Figure 2. Assembly and annotation of C. mellificae contig 175.

(A) Read coverage of the gDNA library used for assembly. A gene duplication of the GAPDH gene is highlighted on the right. (B) RNA-seq coverage aligned to the contig. (C) Genes predicted by the Maker pipeline in C. mellificae with assigned putative functions. The homologous and syntenic region of L. major is shown below, with nucleotide identity of the C. mellificae genes to L. major color-coded by nt identify (green ≥70%, yellow ≥60%, red <60%). A putative bacterial xenolog of a sulfate transporter, sulfate permease JQ247792, is noted (sixth from the right).

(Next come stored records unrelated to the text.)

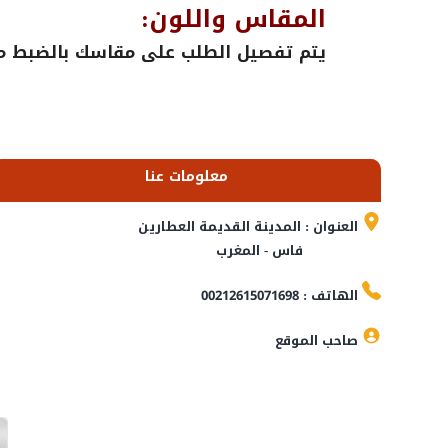
المقاس واللون:
يتم تفصيل الطلب على مقاسك بالضبط مع 
معلومات عنا
العنوان : المدينة القديمة العطارين
فاس - المغرب
الهاتف : 00212615071698
صاحب الموقع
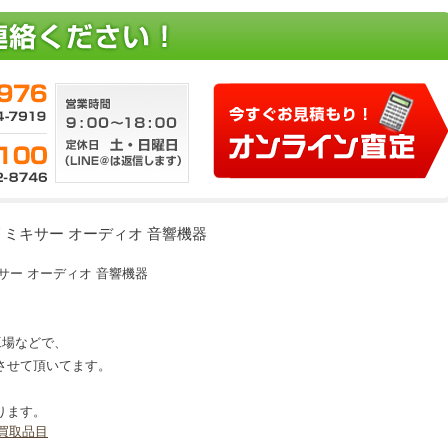
ログ ミキサー オーディオ 音響機器
ミキサー オーディオ 音響機器
、工場などで、
させて頂いてます。
ります。
買取品目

Figure 3. The gene catalogues of Leishmania major and Crithidia mellificae are compared after ortholog analysis by INPARANOID .

*Truncated genes at contig ends were included in this analysis for a total of 9,971 ORFs. Approximately 17% of these ORFs are incomplete ends of the same presumed gene, resulting in ∼8,300 actual genes (see Results).

Figure 4. Urea and polyamine synthesis in trypanosomatids.

The putative origin of genes involved in urea and polyamine synthesis is indicated by color; eukaryotic (blue) or bacterial (red) origin. For C. mellificae, genes conserved from L. major are displayed on the left column and unique genes on the right; the compounds are numbered as follows: 1. aspartic acid, 2. citrulline, 3. argininosuccinate, 4. arginine, 5. ornithine, 6. putrescine.